[THE PROBLEM]
Only the lines below from the one containing "Софийская набережная" through the one containing "Ma nel febbraio" belong in the answer, repeated exactly and without pictures.

[RECORDS FOR THE EXERCISE]

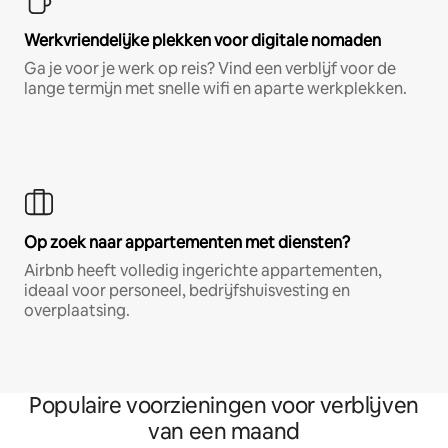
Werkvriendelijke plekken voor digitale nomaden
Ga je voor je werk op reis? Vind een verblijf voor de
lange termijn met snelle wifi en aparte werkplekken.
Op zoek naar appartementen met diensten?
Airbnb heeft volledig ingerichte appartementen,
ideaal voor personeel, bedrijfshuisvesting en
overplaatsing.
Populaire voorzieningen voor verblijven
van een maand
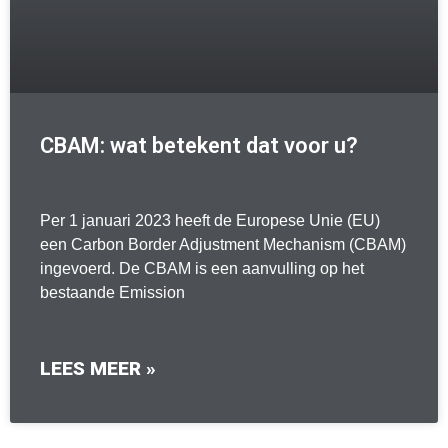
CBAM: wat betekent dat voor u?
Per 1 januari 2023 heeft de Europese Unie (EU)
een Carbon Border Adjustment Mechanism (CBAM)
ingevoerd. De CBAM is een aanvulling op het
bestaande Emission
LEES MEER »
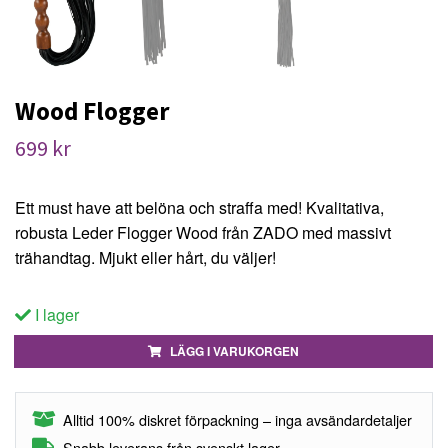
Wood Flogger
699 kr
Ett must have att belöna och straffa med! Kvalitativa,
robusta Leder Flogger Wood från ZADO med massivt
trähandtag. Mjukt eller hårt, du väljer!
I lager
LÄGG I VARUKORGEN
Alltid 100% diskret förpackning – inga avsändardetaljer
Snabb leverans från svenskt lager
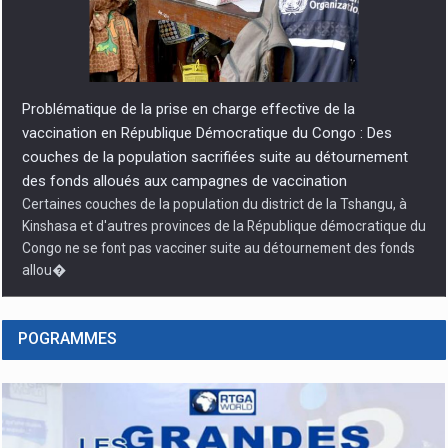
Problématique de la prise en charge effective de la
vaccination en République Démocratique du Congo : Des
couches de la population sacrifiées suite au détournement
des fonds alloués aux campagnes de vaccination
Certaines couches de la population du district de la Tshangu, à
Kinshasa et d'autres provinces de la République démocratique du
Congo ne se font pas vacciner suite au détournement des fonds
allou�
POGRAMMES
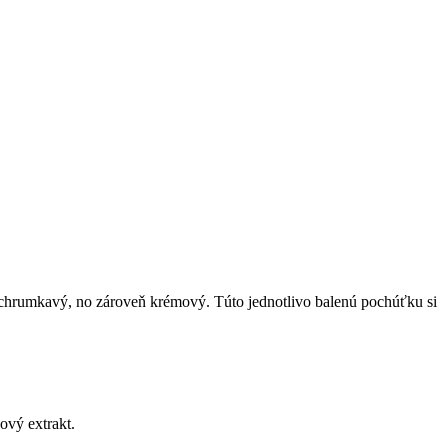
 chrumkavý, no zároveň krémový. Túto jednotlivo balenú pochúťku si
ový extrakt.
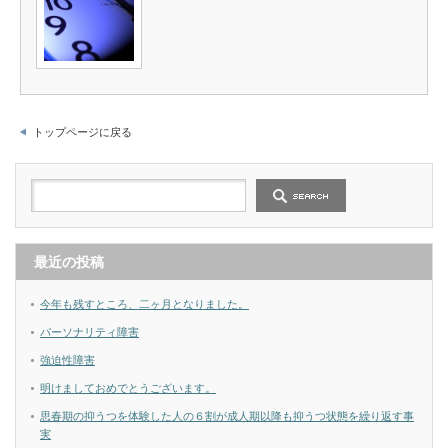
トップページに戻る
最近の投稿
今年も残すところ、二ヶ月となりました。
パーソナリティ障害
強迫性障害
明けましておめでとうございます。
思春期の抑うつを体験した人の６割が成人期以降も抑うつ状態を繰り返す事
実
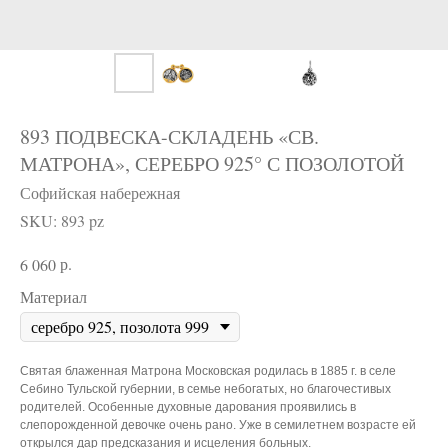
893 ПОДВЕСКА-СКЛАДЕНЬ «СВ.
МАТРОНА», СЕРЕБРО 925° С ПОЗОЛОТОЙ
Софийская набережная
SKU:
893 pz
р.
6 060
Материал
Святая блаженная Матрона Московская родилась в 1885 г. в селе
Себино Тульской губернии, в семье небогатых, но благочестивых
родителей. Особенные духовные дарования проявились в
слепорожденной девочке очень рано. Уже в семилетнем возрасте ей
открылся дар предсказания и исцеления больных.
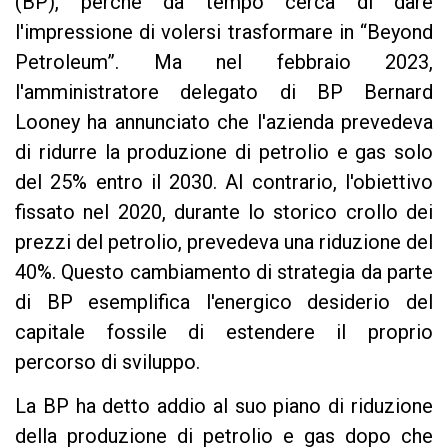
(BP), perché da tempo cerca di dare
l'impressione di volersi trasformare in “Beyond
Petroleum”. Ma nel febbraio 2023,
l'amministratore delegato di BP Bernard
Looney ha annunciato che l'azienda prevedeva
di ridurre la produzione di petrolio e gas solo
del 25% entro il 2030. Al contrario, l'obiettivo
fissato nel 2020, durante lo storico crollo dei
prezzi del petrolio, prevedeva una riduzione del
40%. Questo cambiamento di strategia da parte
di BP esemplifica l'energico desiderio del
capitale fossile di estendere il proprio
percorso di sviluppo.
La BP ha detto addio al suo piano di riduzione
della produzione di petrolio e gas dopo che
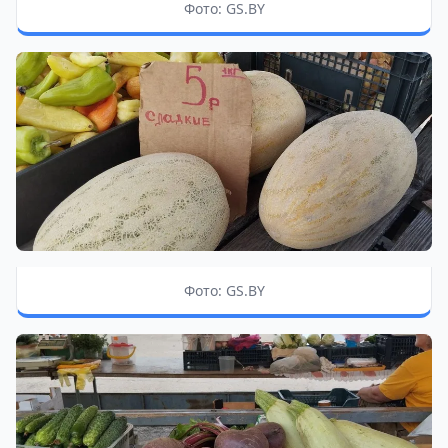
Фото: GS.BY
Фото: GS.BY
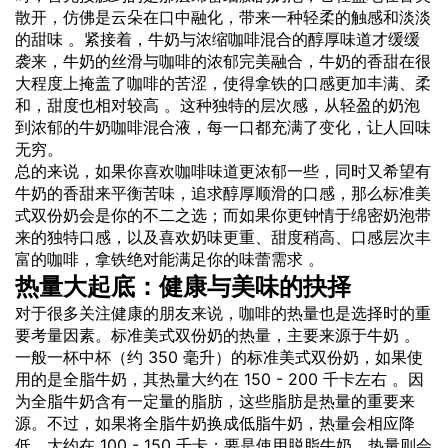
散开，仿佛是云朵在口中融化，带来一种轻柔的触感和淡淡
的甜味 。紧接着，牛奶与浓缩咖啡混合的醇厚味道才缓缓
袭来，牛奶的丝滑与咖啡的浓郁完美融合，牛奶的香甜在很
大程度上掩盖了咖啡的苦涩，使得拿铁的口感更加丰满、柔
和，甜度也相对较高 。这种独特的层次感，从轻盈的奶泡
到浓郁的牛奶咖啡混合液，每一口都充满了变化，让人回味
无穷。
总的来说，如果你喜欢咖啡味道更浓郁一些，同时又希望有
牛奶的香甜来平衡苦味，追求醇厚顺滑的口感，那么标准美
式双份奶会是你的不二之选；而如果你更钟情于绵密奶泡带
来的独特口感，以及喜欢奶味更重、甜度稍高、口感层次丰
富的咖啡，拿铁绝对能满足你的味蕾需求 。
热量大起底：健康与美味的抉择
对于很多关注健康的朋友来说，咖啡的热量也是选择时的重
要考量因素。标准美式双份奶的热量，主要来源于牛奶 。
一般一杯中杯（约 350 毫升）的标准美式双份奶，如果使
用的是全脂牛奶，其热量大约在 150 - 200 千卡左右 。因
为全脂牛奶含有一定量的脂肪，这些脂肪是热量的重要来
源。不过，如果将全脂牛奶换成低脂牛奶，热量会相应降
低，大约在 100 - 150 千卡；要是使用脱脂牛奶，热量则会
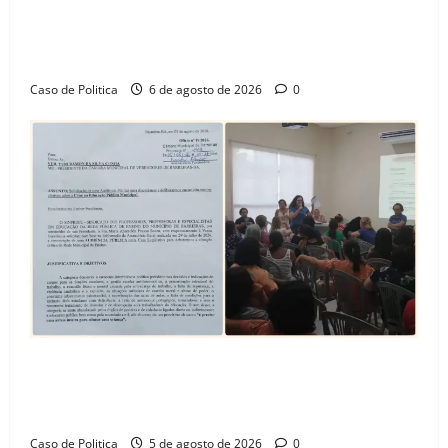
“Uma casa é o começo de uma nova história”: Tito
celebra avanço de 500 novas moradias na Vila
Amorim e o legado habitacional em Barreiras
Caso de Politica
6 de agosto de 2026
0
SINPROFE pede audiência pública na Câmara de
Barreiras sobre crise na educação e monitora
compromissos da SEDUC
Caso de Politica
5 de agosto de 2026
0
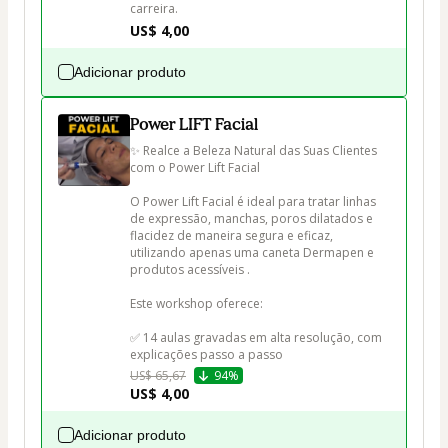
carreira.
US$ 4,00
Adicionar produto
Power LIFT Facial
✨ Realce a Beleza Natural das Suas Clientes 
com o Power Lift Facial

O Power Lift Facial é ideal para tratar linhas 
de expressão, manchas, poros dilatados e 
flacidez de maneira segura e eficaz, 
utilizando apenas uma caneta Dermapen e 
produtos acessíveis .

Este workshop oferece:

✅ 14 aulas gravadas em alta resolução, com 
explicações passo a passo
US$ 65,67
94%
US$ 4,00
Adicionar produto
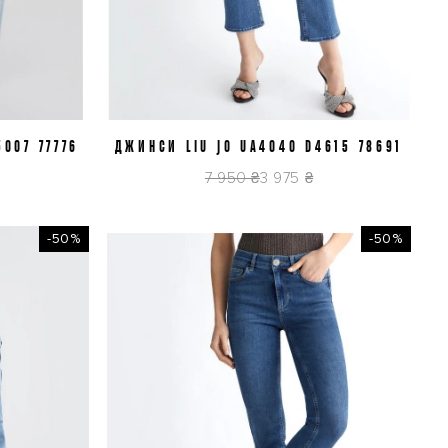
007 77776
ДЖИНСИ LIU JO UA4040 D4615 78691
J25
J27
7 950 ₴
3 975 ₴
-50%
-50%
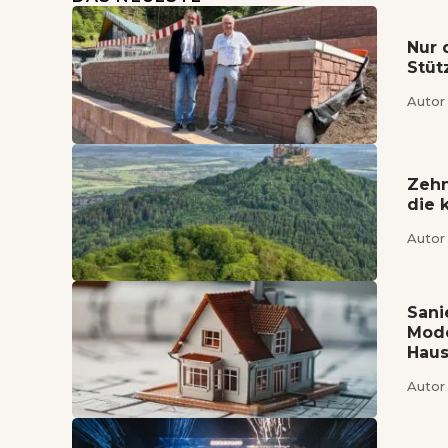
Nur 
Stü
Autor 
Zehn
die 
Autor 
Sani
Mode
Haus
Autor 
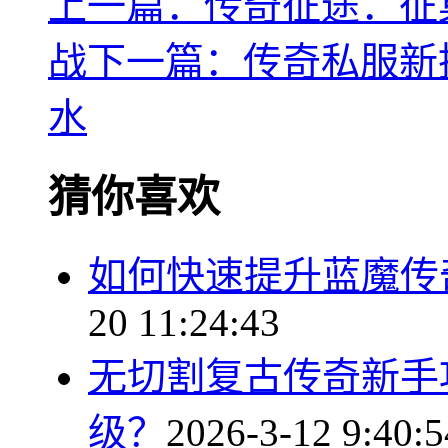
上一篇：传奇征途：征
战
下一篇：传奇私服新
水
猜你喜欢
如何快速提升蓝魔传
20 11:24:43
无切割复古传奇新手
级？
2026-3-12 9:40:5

[RESULT OF THIS EXERCISE]
Софийская набережная
SKU:
893 pz
р.
6 060
Материал
Святая блаженная Матрона Московская родилась в 1885 г. в селе
Себино Тульской губернии, в семье небогатых, но благочестивых
родителей. Особенные духовные дарования проявились в
слепорожденной девочке очень рано. Уже в семилетнем возрасте ей
открылся дар предсказания и исцеления больных.
(BP), perché da tempo cerca di dare
l'impressione di volersi trasformare in “Beyond
Petroleum”. Ma nel febbraio 2023,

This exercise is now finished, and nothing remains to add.